Collected data:
^^^^

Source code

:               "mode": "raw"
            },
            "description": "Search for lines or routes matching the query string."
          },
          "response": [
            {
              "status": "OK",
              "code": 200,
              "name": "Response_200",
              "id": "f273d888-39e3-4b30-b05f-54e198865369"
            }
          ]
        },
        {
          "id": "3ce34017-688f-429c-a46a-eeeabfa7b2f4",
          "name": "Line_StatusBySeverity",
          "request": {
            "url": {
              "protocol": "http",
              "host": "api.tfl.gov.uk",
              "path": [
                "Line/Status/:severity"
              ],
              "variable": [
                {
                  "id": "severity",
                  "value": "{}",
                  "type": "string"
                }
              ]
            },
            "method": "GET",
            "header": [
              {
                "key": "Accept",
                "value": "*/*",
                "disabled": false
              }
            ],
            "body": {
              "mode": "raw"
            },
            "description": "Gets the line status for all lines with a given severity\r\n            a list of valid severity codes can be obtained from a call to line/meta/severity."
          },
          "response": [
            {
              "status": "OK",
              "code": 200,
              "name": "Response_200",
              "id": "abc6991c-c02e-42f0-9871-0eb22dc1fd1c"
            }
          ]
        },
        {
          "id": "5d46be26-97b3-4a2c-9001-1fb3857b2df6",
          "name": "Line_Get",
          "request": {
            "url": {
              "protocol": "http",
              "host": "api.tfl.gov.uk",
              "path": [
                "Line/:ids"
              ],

^^^^

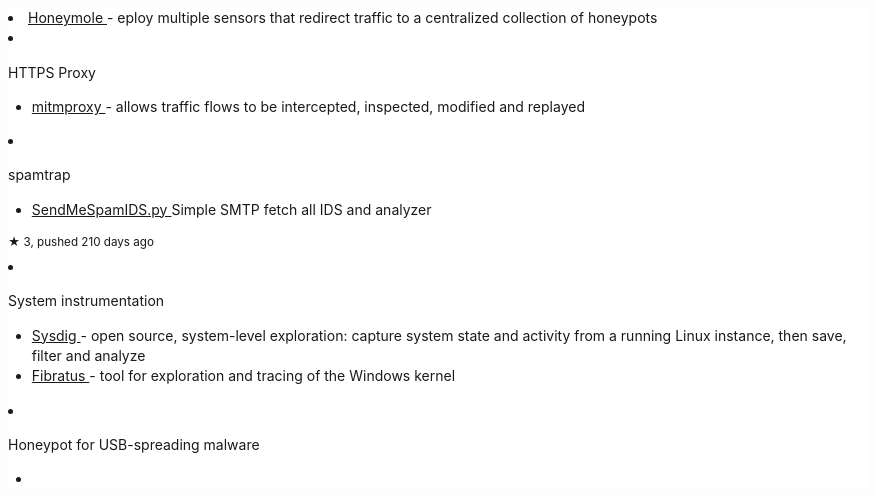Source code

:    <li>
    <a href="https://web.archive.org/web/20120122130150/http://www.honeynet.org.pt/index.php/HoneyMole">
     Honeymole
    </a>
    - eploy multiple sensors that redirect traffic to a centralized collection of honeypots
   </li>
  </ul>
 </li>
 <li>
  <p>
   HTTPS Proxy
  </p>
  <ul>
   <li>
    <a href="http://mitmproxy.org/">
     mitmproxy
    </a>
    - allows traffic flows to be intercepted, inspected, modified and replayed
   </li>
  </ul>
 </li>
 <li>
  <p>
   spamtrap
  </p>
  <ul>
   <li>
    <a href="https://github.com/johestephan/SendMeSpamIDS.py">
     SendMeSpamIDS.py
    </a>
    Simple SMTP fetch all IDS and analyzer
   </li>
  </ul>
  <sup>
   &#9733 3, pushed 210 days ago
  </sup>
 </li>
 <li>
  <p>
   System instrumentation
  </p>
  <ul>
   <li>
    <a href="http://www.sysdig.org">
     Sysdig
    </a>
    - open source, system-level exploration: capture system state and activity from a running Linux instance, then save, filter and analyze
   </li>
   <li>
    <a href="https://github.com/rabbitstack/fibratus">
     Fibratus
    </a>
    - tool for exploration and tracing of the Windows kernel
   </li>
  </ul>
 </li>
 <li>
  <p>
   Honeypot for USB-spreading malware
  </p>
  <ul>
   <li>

^^^^

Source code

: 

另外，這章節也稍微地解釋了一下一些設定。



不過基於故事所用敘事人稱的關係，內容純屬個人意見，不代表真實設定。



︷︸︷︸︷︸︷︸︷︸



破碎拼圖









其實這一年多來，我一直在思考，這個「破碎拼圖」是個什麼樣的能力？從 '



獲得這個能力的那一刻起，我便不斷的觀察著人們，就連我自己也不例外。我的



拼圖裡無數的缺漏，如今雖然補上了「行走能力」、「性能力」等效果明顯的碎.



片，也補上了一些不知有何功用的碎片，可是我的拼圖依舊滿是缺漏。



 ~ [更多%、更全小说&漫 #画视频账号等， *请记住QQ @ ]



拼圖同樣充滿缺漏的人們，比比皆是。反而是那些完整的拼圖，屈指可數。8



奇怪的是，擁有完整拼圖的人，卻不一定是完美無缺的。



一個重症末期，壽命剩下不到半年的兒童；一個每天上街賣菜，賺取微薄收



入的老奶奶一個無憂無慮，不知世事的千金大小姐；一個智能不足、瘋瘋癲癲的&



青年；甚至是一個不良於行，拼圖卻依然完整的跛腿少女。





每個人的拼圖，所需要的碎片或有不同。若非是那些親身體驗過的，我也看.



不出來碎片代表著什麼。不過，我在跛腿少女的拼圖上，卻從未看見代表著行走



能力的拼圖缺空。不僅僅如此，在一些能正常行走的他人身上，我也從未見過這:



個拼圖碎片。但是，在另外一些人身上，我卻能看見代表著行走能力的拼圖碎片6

^^^^

Work item :: In these entries, please give the number of lines holding the string "破碎拼圖" and nothing more.

Task output :: 2